>>>>
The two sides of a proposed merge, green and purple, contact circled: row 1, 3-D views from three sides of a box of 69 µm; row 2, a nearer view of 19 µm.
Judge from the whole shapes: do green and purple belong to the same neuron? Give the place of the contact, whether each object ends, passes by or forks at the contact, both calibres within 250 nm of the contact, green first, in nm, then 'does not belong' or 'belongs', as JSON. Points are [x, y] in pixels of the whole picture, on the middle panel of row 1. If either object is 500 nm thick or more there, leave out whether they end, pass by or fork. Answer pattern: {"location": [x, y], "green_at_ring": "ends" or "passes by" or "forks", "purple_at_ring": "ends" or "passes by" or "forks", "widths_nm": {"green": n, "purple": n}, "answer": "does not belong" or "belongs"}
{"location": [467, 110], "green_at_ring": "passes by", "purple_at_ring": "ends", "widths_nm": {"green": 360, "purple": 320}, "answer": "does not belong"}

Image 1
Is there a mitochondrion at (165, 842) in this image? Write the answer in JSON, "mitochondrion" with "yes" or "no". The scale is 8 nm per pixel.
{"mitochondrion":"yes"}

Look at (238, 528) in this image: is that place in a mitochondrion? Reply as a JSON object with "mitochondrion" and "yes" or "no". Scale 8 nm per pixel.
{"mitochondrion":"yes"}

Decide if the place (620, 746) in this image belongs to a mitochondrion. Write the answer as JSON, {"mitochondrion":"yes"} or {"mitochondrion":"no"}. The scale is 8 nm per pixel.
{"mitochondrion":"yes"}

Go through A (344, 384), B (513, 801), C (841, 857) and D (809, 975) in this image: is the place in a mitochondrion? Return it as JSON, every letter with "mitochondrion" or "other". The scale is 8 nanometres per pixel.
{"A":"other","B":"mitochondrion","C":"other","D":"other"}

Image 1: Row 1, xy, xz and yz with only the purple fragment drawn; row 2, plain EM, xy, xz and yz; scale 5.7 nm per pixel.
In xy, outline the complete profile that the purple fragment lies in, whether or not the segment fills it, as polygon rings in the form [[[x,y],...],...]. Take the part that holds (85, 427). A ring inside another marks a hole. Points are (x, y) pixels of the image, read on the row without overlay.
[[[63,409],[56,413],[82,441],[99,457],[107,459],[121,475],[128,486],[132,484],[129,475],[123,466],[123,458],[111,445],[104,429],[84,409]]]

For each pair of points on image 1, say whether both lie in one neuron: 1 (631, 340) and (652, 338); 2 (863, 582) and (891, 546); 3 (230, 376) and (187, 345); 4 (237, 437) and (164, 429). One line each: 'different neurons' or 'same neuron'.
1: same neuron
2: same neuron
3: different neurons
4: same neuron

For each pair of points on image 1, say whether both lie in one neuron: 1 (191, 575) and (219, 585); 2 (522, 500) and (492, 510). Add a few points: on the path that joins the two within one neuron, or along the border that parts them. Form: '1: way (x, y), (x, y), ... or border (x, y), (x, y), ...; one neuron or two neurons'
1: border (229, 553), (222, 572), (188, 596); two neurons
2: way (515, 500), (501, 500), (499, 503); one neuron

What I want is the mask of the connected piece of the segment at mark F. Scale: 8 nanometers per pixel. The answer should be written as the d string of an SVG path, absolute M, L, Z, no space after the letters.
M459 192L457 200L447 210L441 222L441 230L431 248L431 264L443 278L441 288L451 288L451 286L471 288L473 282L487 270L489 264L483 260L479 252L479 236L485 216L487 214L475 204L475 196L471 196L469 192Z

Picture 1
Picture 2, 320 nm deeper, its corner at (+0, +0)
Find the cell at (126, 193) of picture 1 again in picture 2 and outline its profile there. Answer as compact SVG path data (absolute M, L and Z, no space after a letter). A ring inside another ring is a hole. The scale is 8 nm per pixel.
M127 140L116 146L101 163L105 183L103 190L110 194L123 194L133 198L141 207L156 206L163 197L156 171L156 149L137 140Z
<<<<
YOUR OBJECTIVE: Restate every record verbatim.

EXERCISE OUTPUT:
The two sides of a proposed merge, green and purple, contact circled: row 1, 3-D views from three sides of a box of 69 µm; row 2, a nearer view of 19 µm.
Judge from the whole shapes: do green and purple belong to the same neuron? Give the place of the contact, whether each object ends, passes by or forks at the contact, both calibres within 250 nm of the contact, green first, in nm, then 'does not belong' or 'belongs', as JSON. Points are [x, y] in pixels of the whole picture, on the middle panel of row 1. If either object is 500 nm thick or more there, leave out whether they end, pass by or fork. Answer pattern: {"location": [x, y], "green_at_ring": "ends" or "passes by" or "forks", "purple_at_ring": "ends" or "passes by" or "forks", "widths_nm": {"green": n, "purple": n}, "answer": "does not belong" or "belongs"}
{"location": [467, 110], "green_at_ring": "passes by", "purple_at_ring": "ends", "widths_nm": {"green": 360, "purple": 320}, "answer": "does not belong"}

Image 1
Is there a mitochondrion at (165, 842) in this image? Write the answer in JSON, "mitochondrion" with "yes" or "no". The scale is 8 nm per pixel.
{"mitochondrion":"yes"}

Look at (238, 528) in this image: is that place in a mitochondrion? Reply as a JSON object with "mitochondrion" and "yes" or "no". Scale 8 nm per pixel.
{"mitochondrion":"yes"}

Decide if the place (620, 746) in this image belongs to a mitochondrion. Write the answer as JSON, {"mitochondrion":"yes"} or {"mitochondrion":"no"}. The scale is 8 nm per pixel.
{"mitochondrion":"yes"}

Go through A (344, 384), B (513, 801), C (841, 857) and D (809, 975) in this image: is the place in a mitochondrion? Return it as JSON, every letter with "mitochondrion" or "other". The scale is 8 nanometres per pixel.
{"A":"other","B":"mitochondrion","C":"other","D":"other"}

Image 1: Row 1, xy, xz and yz with only the purple fragment drawn; row 2, plain EM, xy, xz and yz; scale 5.7 nm per pixel.
In xy, outline the complete profile that the purple fragment lies in, whether or not the segment fills it, as polygon rings in the form [[[x,y],...],...]. Take the part that holds (85, 427). A ring inside another marks a hole. Points are (x, y) pixels of the image, read on the row without overlay.
[[[63,409],[56,413],[82,441],[99,457],[107,459],[121,475],[128,486],[132,484],[129,475],[123,466],[123,458],[111,445],[104,429],[84,409]]]

For each pair of points on image 1, say whether both lie in one neuron: 1 (631, 340) and (652, 338); 2 (863, 582) and (891, 546); 3 (230, 376) and (187, 345); 4 (237, 437) and (164, 429). One line each: 'different neurons' or 'same neuron'.
1: same neuron
2: same neuron
3: different neurons
4: same neuron

For each pair of points on image 1, say whether both lie in one neuron: 1 (191, 575) and (219, 585); 2 (522, 500) and (492, 510). Add a few points: on the path that joins the two within one neuron, or along the border that parts them. Form: '1: way (x, y), (x, y), ... or border (x, y), (x, y), ...; one neuron or two neurons'
1: border (229, 553), (222, 572), (188, 596); two neurons
2: way (515, 500), (501, 500), (499, 503); one neuron

What I want is the mask of the connected piece of the segment at mark F. Scale: 8 nanometers per pixel. The answer should be written as the d string of an SVG path, absolute M, L, Z, no space after the letters.
M459 192L457 200L447 210L441 222L441 230L431 248L431 264L443 278L441 288L451 288L451 286L471 288L473 282L487 270L489 264L483 260L479 252L479 236L485 216L487 214L475 204L475 196L471 196L469 192Z

Picture 1
Picture 2, 320 nm deeper, its corner at (+0, +0)
Find the cell at (126, 193) of picture 1 again in picture 2 and outline its profile there. Answer as compact SVG path data (absolute M, L and Z, no space after a letter). A ring inside another ring is a hole. The scale is 8 nm per pixel.
M127 140L116 146L101 163L105 183L103 190L110 194L123 194L133 198L141 207L156 206L163 197L156 171L156 149L137 140Z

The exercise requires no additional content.